The idea is similar to another ‘brain-reading’ technique, reported in Nature earlier this year2, that can predict what picture a person is seeing from a selection of more than 100. The new model is different in that it has to look at the meanings of the words, rather than just lower-level visual features of a picture.

Mind readers

It shouldn’t be too difficult to get the model to choose accurately between a larger number of words, says John-Dylan Haynes, who also works on models of brain decoding at the Bernstein Center for Computational Neuroscience Berlin in Germany. “This study shows a method that allows one to read out a large number of different thoughts from brain activity, even with only a few calibration measurements,” he says.

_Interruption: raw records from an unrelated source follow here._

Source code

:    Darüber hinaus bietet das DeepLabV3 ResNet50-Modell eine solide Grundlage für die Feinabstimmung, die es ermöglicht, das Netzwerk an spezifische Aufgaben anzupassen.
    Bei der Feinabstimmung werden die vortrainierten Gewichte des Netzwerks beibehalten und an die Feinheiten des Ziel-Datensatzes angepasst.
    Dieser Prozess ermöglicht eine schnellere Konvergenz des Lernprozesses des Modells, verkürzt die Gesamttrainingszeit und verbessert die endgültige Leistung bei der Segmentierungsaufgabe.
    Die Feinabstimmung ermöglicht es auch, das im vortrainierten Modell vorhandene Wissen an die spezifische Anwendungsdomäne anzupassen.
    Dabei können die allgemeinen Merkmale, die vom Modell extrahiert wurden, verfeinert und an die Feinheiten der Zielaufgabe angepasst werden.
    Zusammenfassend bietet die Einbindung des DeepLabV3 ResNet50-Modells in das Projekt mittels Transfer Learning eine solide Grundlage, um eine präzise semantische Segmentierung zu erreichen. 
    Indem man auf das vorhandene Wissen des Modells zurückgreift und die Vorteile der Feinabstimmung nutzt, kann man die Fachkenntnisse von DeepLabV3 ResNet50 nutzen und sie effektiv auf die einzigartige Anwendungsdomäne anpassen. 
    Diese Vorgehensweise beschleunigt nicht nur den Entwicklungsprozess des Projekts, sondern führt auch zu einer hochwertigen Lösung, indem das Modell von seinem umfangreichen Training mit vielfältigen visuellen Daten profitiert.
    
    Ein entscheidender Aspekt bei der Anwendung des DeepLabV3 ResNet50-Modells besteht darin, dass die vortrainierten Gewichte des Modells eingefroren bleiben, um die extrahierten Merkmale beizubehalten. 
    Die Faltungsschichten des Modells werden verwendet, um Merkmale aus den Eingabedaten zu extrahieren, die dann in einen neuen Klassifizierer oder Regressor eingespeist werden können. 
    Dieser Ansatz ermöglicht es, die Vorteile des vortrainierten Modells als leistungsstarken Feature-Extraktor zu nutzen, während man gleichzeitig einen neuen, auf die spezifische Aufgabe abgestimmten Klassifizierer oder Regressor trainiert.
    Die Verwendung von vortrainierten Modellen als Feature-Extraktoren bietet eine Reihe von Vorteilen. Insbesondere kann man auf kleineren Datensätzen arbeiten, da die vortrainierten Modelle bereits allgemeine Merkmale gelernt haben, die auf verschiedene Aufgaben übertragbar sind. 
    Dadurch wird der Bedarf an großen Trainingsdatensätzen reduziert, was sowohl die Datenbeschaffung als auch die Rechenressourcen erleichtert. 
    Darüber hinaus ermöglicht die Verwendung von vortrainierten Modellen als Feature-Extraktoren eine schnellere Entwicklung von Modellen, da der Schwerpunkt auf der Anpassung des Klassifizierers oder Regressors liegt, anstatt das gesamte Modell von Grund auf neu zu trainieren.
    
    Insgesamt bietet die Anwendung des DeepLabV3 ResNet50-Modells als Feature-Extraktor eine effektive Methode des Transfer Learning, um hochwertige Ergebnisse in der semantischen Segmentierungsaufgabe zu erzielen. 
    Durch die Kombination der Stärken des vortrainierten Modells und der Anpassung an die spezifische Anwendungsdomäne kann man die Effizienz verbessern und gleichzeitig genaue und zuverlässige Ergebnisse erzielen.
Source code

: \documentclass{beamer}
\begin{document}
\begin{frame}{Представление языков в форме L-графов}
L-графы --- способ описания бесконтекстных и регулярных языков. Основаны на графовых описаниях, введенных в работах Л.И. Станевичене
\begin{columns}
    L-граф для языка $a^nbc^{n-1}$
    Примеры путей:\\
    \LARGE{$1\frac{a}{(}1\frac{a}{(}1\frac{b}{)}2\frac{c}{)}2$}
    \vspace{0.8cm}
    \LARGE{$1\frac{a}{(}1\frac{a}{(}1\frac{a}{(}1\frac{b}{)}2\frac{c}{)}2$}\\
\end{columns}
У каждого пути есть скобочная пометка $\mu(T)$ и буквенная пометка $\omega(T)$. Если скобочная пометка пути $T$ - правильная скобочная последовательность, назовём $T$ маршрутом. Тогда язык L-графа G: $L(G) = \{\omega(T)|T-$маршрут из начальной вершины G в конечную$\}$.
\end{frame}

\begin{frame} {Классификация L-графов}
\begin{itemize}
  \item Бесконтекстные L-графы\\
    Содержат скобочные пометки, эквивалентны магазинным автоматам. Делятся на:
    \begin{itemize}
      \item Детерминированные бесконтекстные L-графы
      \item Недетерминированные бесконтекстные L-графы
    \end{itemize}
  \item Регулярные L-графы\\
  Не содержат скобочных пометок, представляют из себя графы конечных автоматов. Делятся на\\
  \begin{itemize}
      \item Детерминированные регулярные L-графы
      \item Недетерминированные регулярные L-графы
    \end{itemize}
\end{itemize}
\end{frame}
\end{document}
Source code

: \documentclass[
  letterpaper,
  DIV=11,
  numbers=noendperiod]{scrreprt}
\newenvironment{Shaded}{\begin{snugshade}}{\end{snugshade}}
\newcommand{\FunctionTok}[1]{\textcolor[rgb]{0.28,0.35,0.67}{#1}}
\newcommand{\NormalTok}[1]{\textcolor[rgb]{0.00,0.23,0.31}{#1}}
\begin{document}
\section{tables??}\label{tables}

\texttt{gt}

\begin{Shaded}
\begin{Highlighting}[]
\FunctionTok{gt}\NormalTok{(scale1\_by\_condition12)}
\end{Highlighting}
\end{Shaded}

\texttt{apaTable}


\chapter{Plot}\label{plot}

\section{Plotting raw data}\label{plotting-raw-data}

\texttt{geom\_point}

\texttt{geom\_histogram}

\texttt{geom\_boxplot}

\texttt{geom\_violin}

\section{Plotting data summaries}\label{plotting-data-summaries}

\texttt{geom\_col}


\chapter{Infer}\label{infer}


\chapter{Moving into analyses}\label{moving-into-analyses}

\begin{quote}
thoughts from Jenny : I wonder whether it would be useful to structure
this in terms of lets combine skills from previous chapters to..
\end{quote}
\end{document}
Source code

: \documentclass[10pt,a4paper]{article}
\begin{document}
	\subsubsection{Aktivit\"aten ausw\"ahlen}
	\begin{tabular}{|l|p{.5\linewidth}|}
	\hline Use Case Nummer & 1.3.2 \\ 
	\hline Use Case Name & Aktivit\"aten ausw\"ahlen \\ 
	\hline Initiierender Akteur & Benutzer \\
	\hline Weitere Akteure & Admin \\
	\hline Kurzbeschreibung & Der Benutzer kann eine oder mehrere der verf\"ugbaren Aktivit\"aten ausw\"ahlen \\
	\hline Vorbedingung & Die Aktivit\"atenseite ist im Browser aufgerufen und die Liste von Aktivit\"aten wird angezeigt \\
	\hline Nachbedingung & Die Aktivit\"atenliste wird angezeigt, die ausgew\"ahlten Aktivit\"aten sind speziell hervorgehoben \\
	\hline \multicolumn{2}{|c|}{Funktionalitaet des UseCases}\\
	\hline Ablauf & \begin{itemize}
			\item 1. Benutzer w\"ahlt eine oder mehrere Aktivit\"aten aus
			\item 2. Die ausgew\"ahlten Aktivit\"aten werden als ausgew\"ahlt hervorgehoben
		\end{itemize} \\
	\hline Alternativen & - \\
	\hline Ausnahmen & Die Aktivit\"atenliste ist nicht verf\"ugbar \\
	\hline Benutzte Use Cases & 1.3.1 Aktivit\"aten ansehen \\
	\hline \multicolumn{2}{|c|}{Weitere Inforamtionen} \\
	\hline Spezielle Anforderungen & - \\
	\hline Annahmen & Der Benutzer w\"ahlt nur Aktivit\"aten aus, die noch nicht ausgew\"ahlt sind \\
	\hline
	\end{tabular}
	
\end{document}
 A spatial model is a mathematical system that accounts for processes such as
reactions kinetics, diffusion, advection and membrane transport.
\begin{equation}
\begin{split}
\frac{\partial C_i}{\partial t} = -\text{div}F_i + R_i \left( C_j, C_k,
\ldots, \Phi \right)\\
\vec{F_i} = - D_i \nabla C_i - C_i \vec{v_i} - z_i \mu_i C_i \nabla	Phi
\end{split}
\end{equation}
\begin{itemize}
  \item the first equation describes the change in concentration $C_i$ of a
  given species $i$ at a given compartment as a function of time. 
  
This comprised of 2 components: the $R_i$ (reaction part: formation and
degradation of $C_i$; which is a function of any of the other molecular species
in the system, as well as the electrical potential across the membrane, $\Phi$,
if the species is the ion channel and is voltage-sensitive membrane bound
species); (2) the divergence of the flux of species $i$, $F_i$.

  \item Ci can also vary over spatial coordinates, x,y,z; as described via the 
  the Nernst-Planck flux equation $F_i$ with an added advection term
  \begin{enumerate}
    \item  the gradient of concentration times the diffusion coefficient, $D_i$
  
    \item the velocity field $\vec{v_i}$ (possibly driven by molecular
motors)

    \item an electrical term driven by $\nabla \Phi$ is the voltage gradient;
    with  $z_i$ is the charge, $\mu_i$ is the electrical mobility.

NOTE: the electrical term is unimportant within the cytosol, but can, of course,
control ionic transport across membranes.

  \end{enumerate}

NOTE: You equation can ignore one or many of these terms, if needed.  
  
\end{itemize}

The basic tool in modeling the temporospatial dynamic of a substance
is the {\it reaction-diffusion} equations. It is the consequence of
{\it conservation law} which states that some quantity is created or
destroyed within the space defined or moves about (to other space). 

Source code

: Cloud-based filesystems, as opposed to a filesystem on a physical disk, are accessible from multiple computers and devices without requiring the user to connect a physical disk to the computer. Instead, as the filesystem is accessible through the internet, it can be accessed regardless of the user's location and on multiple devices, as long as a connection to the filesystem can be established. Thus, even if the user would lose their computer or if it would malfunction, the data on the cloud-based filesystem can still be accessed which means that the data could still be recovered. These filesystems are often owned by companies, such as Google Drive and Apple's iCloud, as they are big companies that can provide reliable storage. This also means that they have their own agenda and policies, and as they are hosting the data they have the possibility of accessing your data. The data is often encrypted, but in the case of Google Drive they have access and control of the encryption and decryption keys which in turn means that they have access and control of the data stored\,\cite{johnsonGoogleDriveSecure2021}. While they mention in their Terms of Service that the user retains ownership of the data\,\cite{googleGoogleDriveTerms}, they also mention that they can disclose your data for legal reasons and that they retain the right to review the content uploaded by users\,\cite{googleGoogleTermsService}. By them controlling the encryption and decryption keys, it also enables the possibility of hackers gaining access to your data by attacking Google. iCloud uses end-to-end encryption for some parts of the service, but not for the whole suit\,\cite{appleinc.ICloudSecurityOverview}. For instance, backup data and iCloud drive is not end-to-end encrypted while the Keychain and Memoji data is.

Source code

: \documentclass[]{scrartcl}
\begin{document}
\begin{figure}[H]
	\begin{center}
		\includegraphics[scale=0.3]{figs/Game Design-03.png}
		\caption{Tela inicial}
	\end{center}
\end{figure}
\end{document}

An average English speaker knows 50,000 words, Mitchell says, so the model could in theory be used to select any word a subject chooses to think of.

Even whole sentences might not be too distant a prospect for the model, says Mitchell. “Now that we can see individual words, it gives the scaffolding for starting to see what the brain does with multiple words as it assembles them,” he says. This gives researchers the chance to understand the “mental chemistry” that the brain does when it processes such phrases, Mitchell suggests.

Models such as this one could also be useful in diagnosing disorders of language or helping students pick up a foreign language. In semantic dementia, for example, people lose the ability to remember the meanings of things - shown a picture of a chihuahua, they can only recall 'dog', for example - but little is known about what exactly goes wrong in the brain. “We could look at what the neural encoding is for this,” says Mitchell.